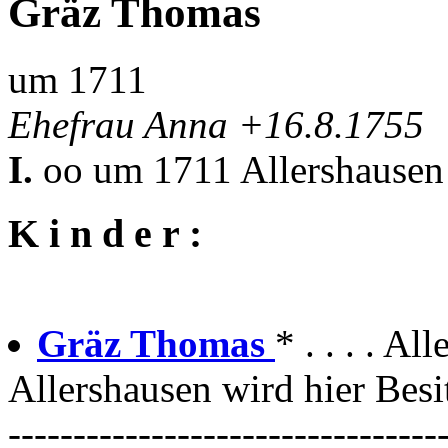
Gräz Thomas
um 1711
Ehefrau Anna +16.8.1755
I.
oo um 1711 Allershausen
K i n d e r :
Gräz Thomas
* . . . . A
Allershausen wird hier Besi
---------------------------------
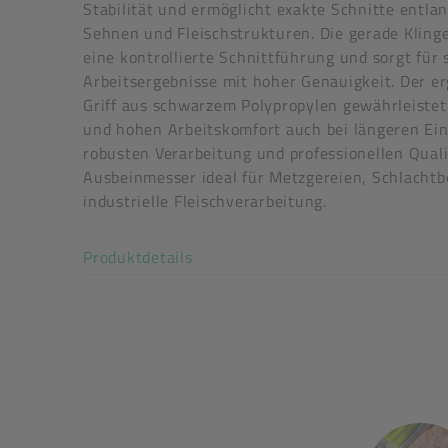
Stabilität und ermöglicht exakte Schnitte entla
Sehnen und Fleischstrukturen. Die gerade Kling
eine kontrollierte Schnittführung und sorgt für
Arbeitsergebnisse mit hoher Genauigkeit. Der 
Griff aus schwarzem Polypropylen gewährleistet
und hohen Arbeitskomfort auch bei längeren Ein
Abmessungen (L x B x H): 291 x 41 x 21 mm
robusten Verarbeitung und professionellen Quali
Griffmaterial: PP, Grifffarbe: schwarz
Ausbeinmesser ideal für Metzgereien, Schlachtb
Klingenmaterial: rostfreier Edelstahl, Klingenst
industrielle Fleischverarbeitung.
Morakniv Art.-Nr.: 14890
Akkordeon auf-/zuklappen stimm
Produktdetails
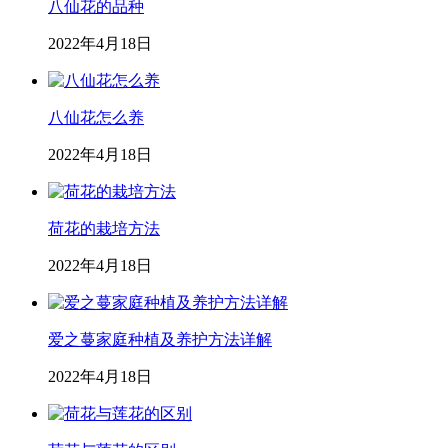
八仙花的品种
2022年4月18日
八仙花怎么养
2022年4月18日
荷花的栽培方法
2022年4月18日
爱之蔓家庭种植及养护方法详解
2022年4月18日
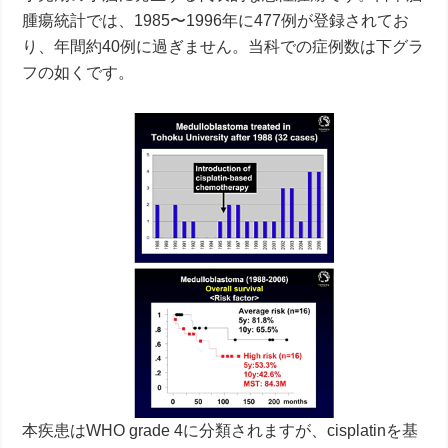
腫瘍統計では、1985〜1996年に477例が登録されてお
り、年間約40例に過ぎません。当科での症例数は下グラ
フの如くです。
本疾患はWHO grade 4に分類されますが、cisplatinを基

____________

Reproduce everything above exactly, images excluded.

Gräz Thomas
um 1711
Ehefrau Anna +16.8.1755
I.
oo um 1711 Allershausen
K i n d e r :
Gräz Thomas
* . . . . A
Allershausen wird hier Besi
---------------------------------
Stabilität und ermöglicht exakte Schnitte entla
Sehnen und Fleischstrukturen. Die gerade Kling
eine kontrollierte Schnittführung und sorgt für
Arbeitsergebnisse mit hoher Genauigkeit. Der 
Griff aus schwarzem Polypropylen gewährleistet
und hohen Arbeitskomfort auch bei längeren Ein
Abmessungen (L x B x H): 291 x 41 x 21 mm
robusten Verarbeitung und professionellen Quali
Griffmaterial: PP, Grifffarbe: schwarz
Ausbeinmesser ideal für Metzgereien, Schlachtb
Klingenmaterial: rostfreier Edelstahl, Klingenst
industrielle Fleischverarbeitung.
Morakniv Art.-Nr.: 14890
Akkordeon auf-/zuklappen stimm
Produktdetails
八仙花的品种
2022年4月18日
八仙花怎么养
2022年4月18日
荷花的栽培方法
2022年4月18日
爱之蔓家庭种植及养护方法详解
2022年4月18日
腫瘍統計では、1985〜1996年に477例が登録されてお
り、年間約40例に過ぎません。当科での症例数は下グラ
フの如くです。
本疾患はWHO grade 4に分類されますが、cisplatinを基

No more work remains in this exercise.